Economie européenne

9 novembre 2011

De l’inefficacité des interventions de la BCE sur les marchés obligataires

Une analyse assez percutante de l’inefficacité des interventions de la BCE sur le marché des dettes souveraines …

European summits in ivory towers
Paul De Grauwe © voxEU.org – 26 October 2011

[…]

Imagine an army going to war. It has overwhelming firepower. The generals, however, announce that they actually hate the whole thing and that they will limit the shooting as much as possible. Some of the generals are so upset by the prospect of going to war that they resign from the army. The remaining generals then tell the enemy that the shooting will only be temporary, and that the army will go home as soon as possible. What is the likely outcome of this war? You guessed it. Utter defeat by the enemy.
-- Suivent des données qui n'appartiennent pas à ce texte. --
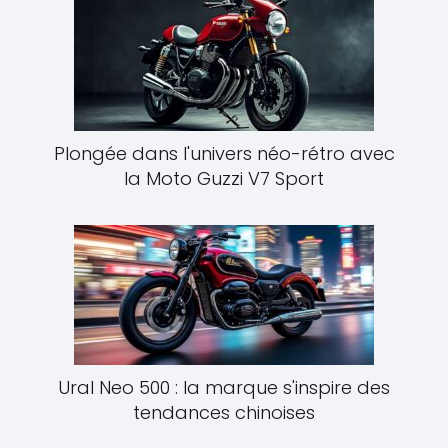
Plongée dans l'univers néo-rétro avec
la Moto Guzzi V7 Sport
Ural Neo 500 : la marque s'inspire des
tendances chinoises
The ECB has been behaving like the generals. When it announced its programme of government bond buying it made it known to the financial markets (the enemy) that it thoroughly dislikes it and that it will discontinue it as soon as possible. Some members of the Governing Council of the ECB resigned in disgust at the prospect of having to buy bad bonds. Like the army, the ECB has overwhelming (in fact unlimited) firepower but it made it clear that it is not prepared to use the full strength of its money-creating capacity. What is the likely outcome of such a programme? You guessed it. Defeat by the financial markets.

[…]

Why has the ECB not been willing to use this obvious and cheaper strategy?

Part of the answer has to do with the objections that have been raised against the idea that the central bank should be a lender of last resort in the government bond markets of a monetary union. Some are serious (moral hazard); others are phony (inflation risk). I discussed these in De Grauwe (2011) (see also Wyplosz 2011). My impression, however, is that these objections hide another more fundamental reason. The people sitting around the table in Frankfurt continue to believe that financial stability is not part of their core business, and, to use the words of Trichet, that there is only one needle on the Frankfurt compass and that is inflation. As long as this view prevails the ECB will be reluctant to do the obvious.

The result of this failure of the ECB to be a lender of last resort has been that a surrogate institution, the EFSF/ESM, had to be created that everybody knows will be ineffective. It has insufficient firepower and has an unworkable governance structure where each country keeps its veto power. In times of crisis it will be paralysed. As markets know this, its credibility will be weak.